Robotics

Impact-Aware Model Predictive Control for UAV Landing on a Heaving Platform

Robotics researchers solve the bouncy landing problem with impact-aware control...

Deep Dive

Researchers Jess Stephenson and Melissa Greeff from Queen's University have developed an impact-aware Model Predictive Control (MPC) framework that dramatically improves UAV landing on heaving marine platforms. Their key innovation is modeling the landing event as a velocity-level rigid-body impact governed by Newton's restitution law, embedded as a linear complementarity problem (LCP) within the MPC dynamics. This allows the controller to predict the discontinuous post-impact velocity and actively suppress rebound, rather than reacting after the bounce.

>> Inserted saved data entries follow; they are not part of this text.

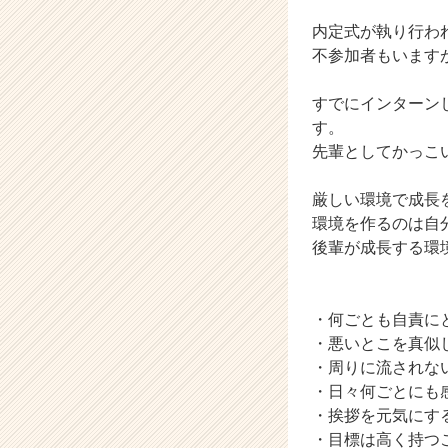
業
か
内定式が執り行わ
ら
不参加者もいます
ス
カ
すでにインターン
ウ
す。
ト
先輩としてかっこ
が
届
く
厳しい環境で成長を望ん
就
環境を作るのは自
活
後輩が成長する環
サ
イ
ト
・何ごとも自責に
チ
ア
・悪いとこを真似
キ
・周りに流されな
ャ
・日々何ごとにも
リ
・挨拶を元気にす
ア
・目標は高く持つ
（C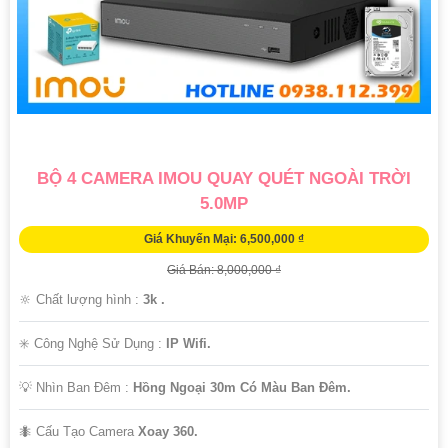
BỘ 4 CAMERA IMOU QUAY QUÉT NGOÀI TRỜI
5.0MP
Giá Khuyến Mại: 6,500,000 ₫
Giá Bán: 8,000,000 ₫
🔆 Chất lượng hình :
3k .
✳️ Công Nghệ Sử Dụng :
IP Wifi.
💡 Nhìn Ban Đêm :
Hồng Ngoại 30m Có Màu Ban Ðêm.
🐜 Cấu Tạo Camera
Xoay 360.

In simulation, the restitution-aware prediction reduces pre-impact relative velocity and enhances landing robustness. Real-world experiments on a heaving-deck testbed demonstrate an 86.2% reduction in post-impact deflection compared to a standard tracking MPC. The work, to be published at the IFAC World Congress 2026, addresses a critical challenge for autonomous drone operations on ships, offshore platforms, and other moving surfaces where large impact forces can cause mission failure or damage.

Key Points
  • Uses Newton's restitution law modeled as an LCP within MPC dynamics to predict post-impact velocity
  • Achieves 86.2% reduction in post-impact deflection on a physical heaving-deck testbed
  • To be published at IFAC World Congress 2026, targeting autonomous marine UAV operations

Why It Matters

Enables safer, more reliable autonomous drone landings on ships and offshore platforms, critical for maritime logistics and surveillance.